QUOTED PASSAGE:
IBM sells its own line of software-defined storage products that, in some cases, cover similar ground to Red Hat's storage portfolio. For instance, IBM Cloud Object Storage has the potential to compete against Red Hat's Ceph, which is noted for its object storage in addition to supporting block and file interfaces.

IBM's file storage includes Spectrum Scale, built on its block-based General Parallel File System, and Spectrum NAS, based on technology licensed from Swedish startup Compuverde, which Pure Storage bought last month. Red Hat has the distributed Gluster file system, as well as Ceph FS, which runs on top of object storage.

Neither IBM nor Red Hat has commented on long-term plans for the potentially overlapping storage software products.

"Nothing that I can talk about right now, because we are still operating as a separate business," said Ranga Rangachari, vice president and general manager of Red Hat storage. "Together, we feel that it's a great opportunity to help customers with their hybrid cloud journey. That's kind of the true north for us."

In the meantime, Rangachari said, "it's business as usual for us. Nothing's changed from that perspective."

Red Hat's distributions of open source software-defined storage are designed to run on commodity server hardware, and it's unclear how IBM might position its infrastructure options once the acquisition closes. IBM sold off its x86 server business in 2014 to Lenovo for $2.1 billion and retained its Power Systems and Z mainframe lines. IBM also sells hybrid and flash SAN arrays and tape hardware.

Red Hat Summit keynote
IBM CEO Ginni Rometty and Red Hat CEO Jim Whitehurst discuss IBM's pending acquisition of Red Hat during the Red Hat Summit in Boston.

TASKS TO PERFORM:
• a. What do you get when you copy the passage on IBM and Red Hat storage word for word, starting with "In the meantime, Rangachari" and going on through "Summit in Boston."?
• b. Can you resume the passage on IBM and Red Hat storage, picking up right after its last sentence?
The entries that follow come from a different source than the passage on IBM and Red Hat storage.

SOURCE DATA:
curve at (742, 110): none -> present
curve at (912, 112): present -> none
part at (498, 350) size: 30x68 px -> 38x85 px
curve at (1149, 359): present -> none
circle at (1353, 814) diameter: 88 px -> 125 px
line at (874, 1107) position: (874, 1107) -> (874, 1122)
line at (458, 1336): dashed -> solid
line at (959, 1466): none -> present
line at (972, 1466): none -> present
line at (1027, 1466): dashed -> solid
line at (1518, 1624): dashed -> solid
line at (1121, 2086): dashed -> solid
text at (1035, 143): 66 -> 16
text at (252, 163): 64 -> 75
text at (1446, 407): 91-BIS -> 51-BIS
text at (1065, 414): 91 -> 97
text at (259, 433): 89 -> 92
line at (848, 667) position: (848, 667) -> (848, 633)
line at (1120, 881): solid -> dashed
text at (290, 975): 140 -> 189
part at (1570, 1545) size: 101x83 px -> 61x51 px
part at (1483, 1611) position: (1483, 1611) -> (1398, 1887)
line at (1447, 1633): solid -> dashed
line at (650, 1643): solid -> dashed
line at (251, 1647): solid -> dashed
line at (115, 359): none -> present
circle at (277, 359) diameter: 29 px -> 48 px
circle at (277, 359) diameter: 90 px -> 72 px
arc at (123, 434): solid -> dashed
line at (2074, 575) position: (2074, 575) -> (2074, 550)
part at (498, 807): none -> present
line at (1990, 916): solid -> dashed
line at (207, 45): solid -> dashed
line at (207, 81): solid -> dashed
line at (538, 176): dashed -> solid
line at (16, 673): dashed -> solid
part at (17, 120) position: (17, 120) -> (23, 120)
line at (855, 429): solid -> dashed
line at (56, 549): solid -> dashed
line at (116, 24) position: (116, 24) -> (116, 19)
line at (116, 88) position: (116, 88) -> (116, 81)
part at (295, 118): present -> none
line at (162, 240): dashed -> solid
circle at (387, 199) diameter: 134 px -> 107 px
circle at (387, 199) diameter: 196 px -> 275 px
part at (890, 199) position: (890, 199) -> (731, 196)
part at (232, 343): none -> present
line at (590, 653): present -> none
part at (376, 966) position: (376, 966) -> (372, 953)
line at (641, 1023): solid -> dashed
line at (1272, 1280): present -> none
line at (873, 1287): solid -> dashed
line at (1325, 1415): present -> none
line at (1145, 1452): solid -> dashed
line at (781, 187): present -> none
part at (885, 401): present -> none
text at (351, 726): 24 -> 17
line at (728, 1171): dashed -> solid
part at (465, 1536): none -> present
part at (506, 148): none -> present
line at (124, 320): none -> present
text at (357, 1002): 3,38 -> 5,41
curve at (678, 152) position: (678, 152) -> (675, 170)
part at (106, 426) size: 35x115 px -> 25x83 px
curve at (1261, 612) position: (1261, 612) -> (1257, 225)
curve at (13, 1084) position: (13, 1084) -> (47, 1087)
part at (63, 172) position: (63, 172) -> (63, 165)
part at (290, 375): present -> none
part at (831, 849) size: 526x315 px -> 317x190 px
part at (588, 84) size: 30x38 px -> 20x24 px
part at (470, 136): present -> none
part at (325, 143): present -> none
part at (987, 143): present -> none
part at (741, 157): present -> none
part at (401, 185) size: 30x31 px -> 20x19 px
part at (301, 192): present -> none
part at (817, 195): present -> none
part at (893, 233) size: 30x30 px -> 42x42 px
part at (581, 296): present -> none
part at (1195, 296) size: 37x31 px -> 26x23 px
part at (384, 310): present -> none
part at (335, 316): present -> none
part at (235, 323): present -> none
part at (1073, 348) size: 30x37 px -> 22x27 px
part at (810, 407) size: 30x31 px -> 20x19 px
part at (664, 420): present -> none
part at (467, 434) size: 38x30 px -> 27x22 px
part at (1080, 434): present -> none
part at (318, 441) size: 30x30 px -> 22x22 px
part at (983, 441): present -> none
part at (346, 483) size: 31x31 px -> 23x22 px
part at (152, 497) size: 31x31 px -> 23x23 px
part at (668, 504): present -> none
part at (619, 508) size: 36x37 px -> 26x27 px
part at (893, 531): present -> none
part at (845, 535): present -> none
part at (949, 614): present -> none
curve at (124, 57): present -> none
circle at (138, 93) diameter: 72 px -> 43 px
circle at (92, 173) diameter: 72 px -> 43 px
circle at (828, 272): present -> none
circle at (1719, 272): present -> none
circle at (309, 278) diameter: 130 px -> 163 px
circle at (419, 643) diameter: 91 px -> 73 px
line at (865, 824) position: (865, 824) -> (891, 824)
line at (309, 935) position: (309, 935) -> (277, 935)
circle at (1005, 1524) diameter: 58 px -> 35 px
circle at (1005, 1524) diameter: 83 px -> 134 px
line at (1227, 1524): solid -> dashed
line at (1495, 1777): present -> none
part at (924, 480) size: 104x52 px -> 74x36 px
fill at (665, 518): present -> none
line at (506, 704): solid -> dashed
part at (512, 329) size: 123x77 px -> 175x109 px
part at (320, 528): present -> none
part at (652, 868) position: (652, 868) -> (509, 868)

RESULTS OF THE EXERCISE:
• a.
In the meantime, Rangachari said, "it's business as usual for us. Nothing's changed from that perspective."

Red Hat's distributions of open source software-defined storage are designed to run on commodity server hardware, and it's unclear how IBM might position its infrastructure options once the acquisition closes. IBM sold off its x86 server business in 2014 to Lenovo for $2.1 billion and retained its Power Systems and Z mainframe lines. IBM also sells hybrid and flash SAN arrays and tape hardware.

Red Hat Summit keynote
IBM CEO Ginni Rometty and Red Hat CEO Jim Whitehurst discuss IBM's pending acquisition of Red Hat during the Red Hat Summit in Boston.

• b.
IBM-Red Hat storage could be complementary

Bryan Smith, a senior cloud architect at ORock Technologies, said IBM storage could be a helpful complement for Red Hat, especially among customers with SAN investments. Smith has worked extensively with Red Hat Ceph and Gluster at ORock, which is a Premier Red Hat Certified Cloud and Service Provider partner. He said some customers might not be ready to step out of their "comfort zone" and put critical data stores on Ceph or Gluster right away. But divisions within those companies might need analytics functionality that is better suited to scalable and customizable software-defined storage such as Ceph, he said.

"IBM, for the most part, won't be too much of an overlap," Smith predicted.

Smith admitted the pending Red Hat sale raises concerns about the fate of business units, such as sales, that IBM may view as redundant. But he said he doesn't think IBM will tamper with engineering "too much."

"I don't really see software-defined storage and some of the software-defined infrastructure gutting any of IBM's business," Smith said. "Or, IBM will transform those businesses and say, 'OK, this product's getting old in the tooth. This is a good time to start pushing Red Hat here.'"

IBM-Red Hat culture

One commonly expressed concern is the potential impact to Red Hat's open source culture. But John LaRue, a technical adviser at Quantum Corp., said he has seen IBM's name all over the kernel code for the KVM hypervisor and noted IBM's contributions to many other open source projects. LaRue said he hopes IBM won't make many changes at Red Hat.

IBM CEO Ginni Rometty underscored her company's long-standing commitment to open source during last week's Red Hat Summit. She pointed to its 1974 work on System R, a precursor to the relational database, and its $1 billion investment in Linux in 1999. Rometty noted the importance of Linux and Kubernetes in connecting public and private clouds and traditional systems in the future.

"We are on a mission to scale open source," she said.

"It's not like I have a death wish over $34 billion," Rometty said, recalling a statement she often makes to Red Hat CEO Jim Whitehurst. "So, I'm not buying them to destroy them by any stretch. I want them to be successful."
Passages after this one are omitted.